Testimony in another trial pitting a police officer against the city began this week in Los Angeles County Superior Court, this time centering on claims that an Armenian American detective endured ethnic slurs and other forms of harassment.
Burbank Police Det. Steve Karagiosian's attorney, Solomon Gresen, said in his opening statement Thursday that evidence would show ethnic slurs against his client were made and corroborated by other officers.
“From the time he passed probationary status, he received outstanding performance evaluations,” Gresen said, noting that Karagiosian was named Officer of the Year in 2007.
After Karagiosian's probationary period passed, “he started hearing comments, about him and people on the street,” and started to complain as early as 2007, Gresen said.
One of the six officers Karagiosian alleges made racial slurs was suspended for about 12 hours, Gresen said.

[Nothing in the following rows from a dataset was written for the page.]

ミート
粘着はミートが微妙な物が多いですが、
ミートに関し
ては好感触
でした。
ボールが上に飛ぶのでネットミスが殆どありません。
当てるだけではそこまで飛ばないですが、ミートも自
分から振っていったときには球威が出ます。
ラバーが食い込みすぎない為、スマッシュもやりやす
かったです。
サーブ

Officer Aaron Kendrick was accused of calling Armenians “towel heads,” which was corroborated by four other officers, according to documents presented in court that were based on an investigation by outside attorney Irma Rodriguez Moisa.
Former Police Chief Tim Stehr was the first witness in the trial, taking the stand Thursday to weigh in on the allegations.
“I believe it falls under the harassment section,” Stehr said when asked if Kendrick's statement violated a department or city policy.
Kendrick also allegedly told Karagiosian he was hired and promoted only because he was Armenian.
“It could be a violation,” Stehr said, adding that the first statement could also be a violation that would have to be investigated further.
Some in the department thought their comments were funny, Stehr said, adding that in general, he didn't want anyone in the department saying anything about another ethnic group.
He felt people in the department needed to be educated and recommended additional training for the department, Stehr added.
A four-hour diversity training course and a trip to the Museum of Tolerance was required of all people under his supervision after an anonymous letter surfaced in March 2008 about discrimination in the department, Stehr said.
Additional training for Kendrick and the five other officers who allegedly made disparaging comments about Armenians or toward Karagiosian was not recommended, Stehr testified.
But Lawrence Michaels, one of the attorneys defending the city, said in his opening statement that Karagiosian complained about the remarks years after they were made and only after there were rumors the FBI would be investigating the department for alleged excessive use of force. Karagiosian filed the lawsuit, Michaels argued, because he feared he would be investigated.
Michaels described Karagiosian as a foul-mouthed, abrasive person who did not fear retaliation or confronting people, and said the detective had previously deemed such comments as just jokes and failed attempts at humor — not harassment or discrimination.
Since the lawsuit was filed with five other officers in 2009, three of the claimants have been dropped for various reasons, including lack of merit or the expiration of the statute of limitations. One of those officers has a case pending in federal court.
The part of the case addressing the sexual harassment complaints of Officer Cindy Guillen might go to trial in the coming months.
A jury this week awarded former Deputy Police Chief William Taylor nearly $1.3 million after finding that the city demoted and fired him in retaliation for blocking the termination of minority officers and pushing for internal controls. He is expected to be called as a witness in the Karagiosian trial.